L’incident de samedi à Djougou est tout sauf banal. Il mérite d’être interprété dans tous les sens. Car,  malgré l’évolution de la science moderne, les « dieux »  continuent toujours de parler dans nos murs. Même s’il n’a subi aucune blessure, le choc a été violent. L’hélicoptère aurait plusieurs fois tourné à 4 ou 5 mètres du sol avant de s’écraser. En plus du Premier ministre, il y avait six autres personnes à bord : le commandant et son copilote, deux garde-corps, un aide de camp et un mécanicien. Leurs ceintures de sécurité étaient bouclées et le réservoir de carburant n’a pas explosé.  Même si on tenait compte du fait que l’erreur est humaine, il restera dans l’esprit de bon nombre de nos compatriotes que l’incident est un signe. Un signal a double sens qu’on envoie au Premier ministre : il n’est peut-être pas prêt pour le « boulot » ; ou  le poste est destiné à quelqu’un d’autre, et qu’il ferait mieux, avec toute la pression de la mouvance, d’y renoncer. Car, même s’il s’entourait des pilotes les plus réputés, ce qui devrait arriver arrivera. La première leçon à tirer, c’est qu’il faut éviter de fausser la compétition politique. Utiliser  les moyens de l’Etat pour battre campagne, c’est une façon de tirer avantage de sa position. C’est pourquoi la délégation a dû rejoindre Cotonou en voiture. Il vaut mieux vivre les réalités du peuple au quotidien, ce qui permet d’en appréhender les besoins.  Et Lionel Zinsou, venant de très loin, a amplement besoin de s’attarder sur le quotidien de ses compatriotes. Mais, au-delà de l’usurpation des biens de l’Etat, le candidat Fcbe commet une faute politique que les populations auront du mal à lui pardonner : reprendre avec les excès et dérives du pouvoir « Yayi ». Mettre l’Ortb à profit et les moyens d’Etat pour battre campagne, ce serait une manière de persévérer dans les excès du passé. Bientôt on aura les messes et autres marches de soutien organisées pour soutenir la candidature du Premier ministre. Les effigies au coin des rues et avenues suivront. Et peut-être les scandales financiers, les concours contestés. Les acteurs politiques de l’opposition qui soupçonnent à travers la candidature de Lionel Zinsou n’auront pas tort : à travers cette candidature Yayi Boni veut s’adjuger un troisième mandat.
 Une candidature déjà plombée
 À la date d’aujourd’hui, personne dans les rangs des « Fcbe » ne semble vraiment convaincu de la victoire de Lionel Zinsou. Il ne peut en être autrement. Le candidat « désigné » a tout contre lui.
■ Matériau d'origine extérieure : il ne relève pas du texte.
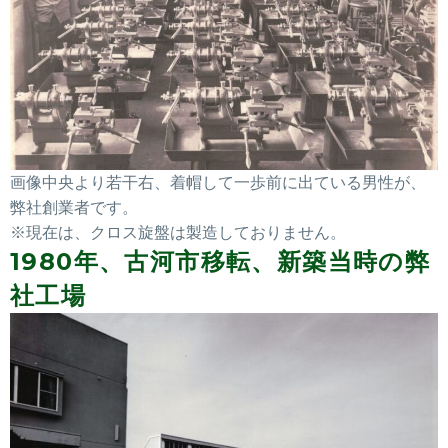
画像中央より若干右、着帽して一歩前に出ている男性が、
弊社創業者です。
※現在は、クロス旋盤は製造しておりません。
1980年、古河市移転、新築当時の弊
社工場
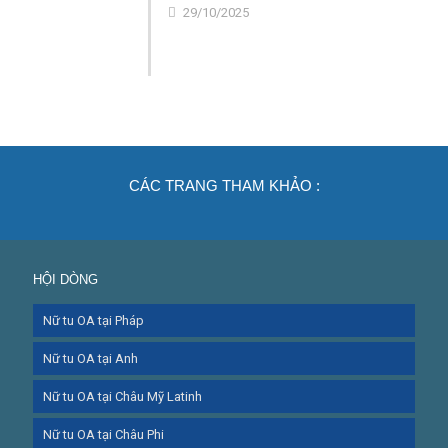
29/10/2025
CÁC TRANG THAM KHẢO :
HỘI DÒNG
Nữ tu OA tại Pháp
Nữ tu OA tại Anh
Nữ tu OA tại Châu Mỹ Latinh
Nữ tu OA tại Châu Phi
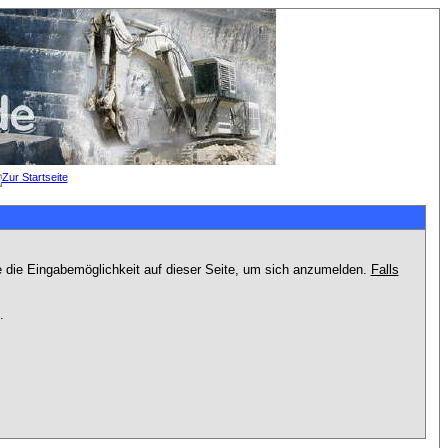
e die Eingabemöglichkeit auf dieser Seite, um sich anzumelden.
Falls
.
Autant, le Premier  ministre est un brillant économiste dont les talents ne peuvent être contestés, autant il lui serait difficile, sinon impossible,  de se débarrasser du lourd passif de la gouvernance « brouillonne » des années Yayi. Les faits sont là, têtus, et nul ne peut les enlever de l’esprit des électeurs.  C’est d’ailleurs là l’écueil majeur qui se dresse sur son ascension vers la Marina.  Un signal fort de la « raclée » qui attend tout candidat de la mouvance, ce sont les résultats des dernières élections législatives. On retiendra que les appels de pied, les descentes sur le terrain, ainsi que les promesses les unes plus mirifiques que les autres, n’ont pas empêché  les électeurs d’exprimer leur ras-le-bol. La même dynamique risque de briser en plein vol l’aventure Lionel Zinsou. Car au fond, ce ne sont pas les idées qui lui manqueront.  Il en a et de très belles. Seulement, elles seront en porte à faux avec les besoins de ce peuple meurtri par le déni de ses libertés chèrement arrachées. Le peuple béninois manque cruellement d’eau, d’électricité et de pain, mais ce sont ces libertés réduites de façon drastique qui lui tiennent à cœur. Aucun Béninois ne se reconnaît en effet dans les prestations de l’Ortb /télévison, que les jeunes désignent par le vocable « Yayi Tv ». Or, en face du candidat coopté par la mouvance, il y a de politiciens chevronnés qui, pendant une décennie ont été presque refoulés dans l’ombre. Le règne sans partage de Yayi Boni a fait d’eux des radicaux.